Даже автор «Собачьего сердца»…
Такого, впрочем, у отца было много. Сыздетства Антон слышал от него, что революция погубила русское крестьянство, а в год её 50-летия он вдруг написал: моя внучка Даша, а может, и ты доживёте до столетия Октября! Уже не понять, по убежденью он писал или на всякий случай. Любимая поговорка его была: «Не красное солнышко — всех не обогреешь». А сам терпел бабкиных прихлебателей, живших у нас месяцами, принял в войну не имевшую даже продовольственной карточки тётю Ларису с двумя малолетними детьми, вытащил после окончания срока ссылки Татаевых из их дыры и устроил всех учиться и на работу, организовал бесплатный юридический консультпункт,
где сам же и писал за посетителей заявления и письма Сталину, всё время хлопотал о каких-то ссыльных преподавателях, профессорах, кондитерах, музыкантах…
Вспоминать годы войны и послевоенную чебачинскую жизнь отец не любил, Антоновы ностальгические восторги по поводу натурального хозяйства не разделял.
— Работали как проклятые день и ночь. Сельскохозяйственный вековой цикл. У тебя экзамены или надо готовить новый для тебя предмет — помнишь, мне поручили преподавать психологию, было некому? Или завтра лекция по международному положению. А тут надо посадить или выкопать картошку — уйдёт под снег, будем зимой зубами щёлкать. Приехали заочники, сессия — а тебе позарез нужно на покос, трава перестаивается, не дай бог начнутся дожди… А зимой? Развести и наточить пилу (это я помнил: не вынося звука, бабка заматывала голову шалью, но замечанья зятю считала делать неудобным, тёща-монстр — это у простонародья), переставить шпильки-баклуши, растягивающие телячью шкуру, сдирать мездру с той же шкуры, подвинтить ослабнувший пресс для свёклы… Рабство! И всё равно было голодновато.
— А мне помнится…
— Ты забыл, был мал, да и для детей мы, конечно, старались.

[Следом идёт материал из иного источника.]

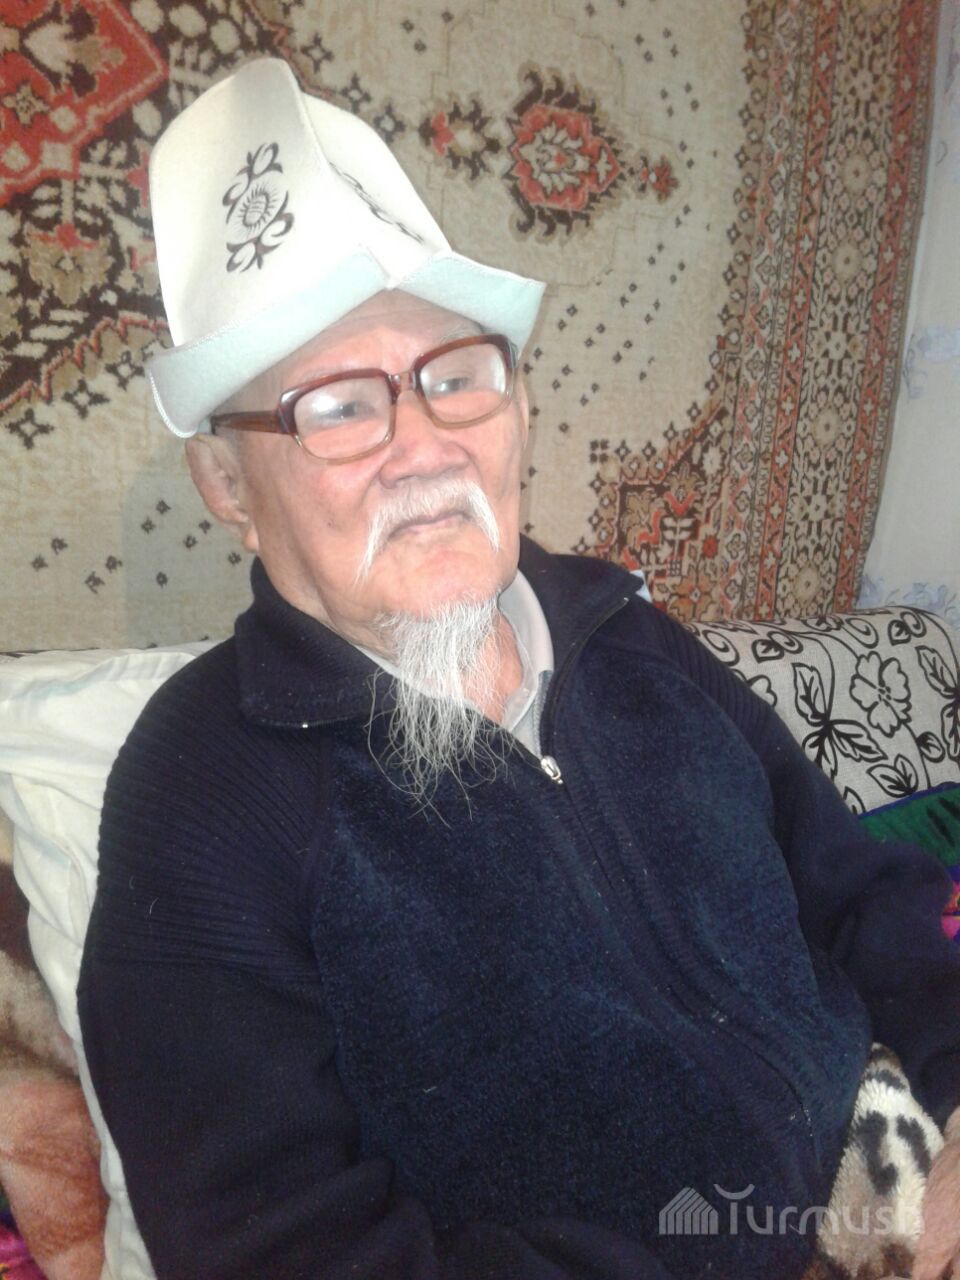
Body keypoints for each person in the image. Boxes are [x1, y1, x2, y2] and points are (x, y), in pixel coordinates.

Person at [77, 58, 960, 1280]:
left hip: (903, 1161)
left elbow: (860, 889)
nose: (423, 446)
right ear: (228, 484)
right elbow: (272, 1243)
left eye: (457, 376)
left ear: (521, 409)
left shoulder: (626, 631)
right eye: (335, 405)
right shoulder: (200, 787)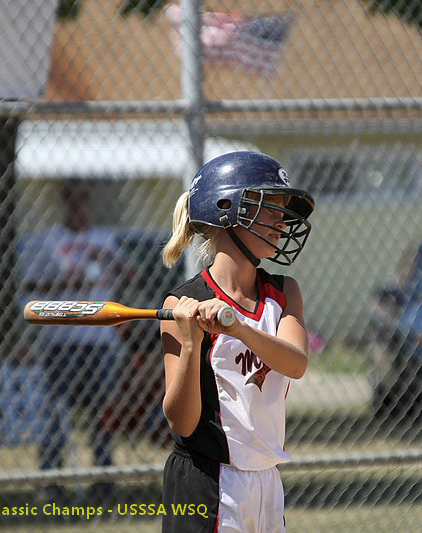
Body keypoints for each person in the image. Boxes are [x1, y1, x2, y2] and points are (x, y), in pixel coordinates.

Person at [158, 151, 314, 532]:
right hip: (207, 481)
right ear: (226, 210)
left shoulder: (283, 292)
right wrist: (193, 341)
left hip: (266, 478)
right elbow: (182, 421)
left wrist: (238, 328)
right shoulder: (181, 304)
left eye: (282, 211)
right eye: (268, 209)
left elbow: (295, 363)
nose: (282, 222)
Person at [19, 180, 131, 500]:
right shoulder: (48, 242)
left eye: (86, 200)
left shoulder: (104, 239)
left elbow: (131, 274)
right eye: (75, 200)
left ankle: (104, 478)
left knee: (103, 411)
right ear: (66, 203)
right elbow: (29, 289)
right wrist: (64, 283)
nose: (82, 206)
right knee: (56, 411)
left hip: (100, 339)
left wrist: (118, 267)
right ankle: (51, 480)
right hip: (62, 337)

— А как всё умели, знали, что капусту надо засаливать не в дубовом, а в берёзовом бочонке, как варить мыло, как приклеивать ткань яичным белком, как…
— И что из этого тебе пригодилось? Где ты найдёшь теперь бочонок — любой? Зачем белок — есть клей «Момент». По своей привычке забивать голо-ву всяким мусором ты небось помнишь и рецепт изготовления мыла? Я так и думал. Ну и? Варишь его в свободное от писания научных трудов время?
— Но это же было своеобразное творчество, как у средневековых цеховых мастеров.
— Творчество было у Гурки — дуги, санки, корзины. Ты его кресла плетёные помнишь? Секретарю райкома подхалимы решили к юбилею подарить мебель для веранды. Гурий плетёных кресел никогда не работал. Пришёл к нам. Мама нашла в книге дореволюционную фотографию: Бунин где-то на юге в летнем ресторане сидит в ажурном кресле. И Гурка сделал такую мебель, что весь райком смотреть ходил. А у нас что было? Жестокая необходимость, категорический императив…
Дед умер накануне Пасхи. В последний раз придя в сознание, он спросил, какой сегодня день. Была Страстная Пятница. Проговорил: «Как хорошо… умереть в…»
С детства у Антона всегда было какое-нибудь желанье: иметь настоящие фабричные лыжи, щенка, переныривать 50-метровый бассейн туда и сюда, увидеть океан, иметь большую библиотеку. О каждом очередном он привык сообщать деду. И всякий раз интересовался: дед, а чего бы хотел ты? Дед говорил: чтоб ты не мешал мне спать после обеда, или: чтобы в «Правде» был хоть один процент правды. В последний приезд Антона сказал: умереть под Пасху, в Великую неделю.
На похороны Антон опоздал. Тёток он предупредил: телеграмму в забайкальское гуранское село, куда он заехал с весны, если что, следует давать срочную, тогда из райцентра пригонят с нею моторку, на которой могут увезти и адресата. Но на почту послали Кольку, и, хотя всё ему объяснили, он сэкономил, дал обычную, на которой ещё раз сэкономил, не написав прямо про смерть; почтальон не стал торопиться.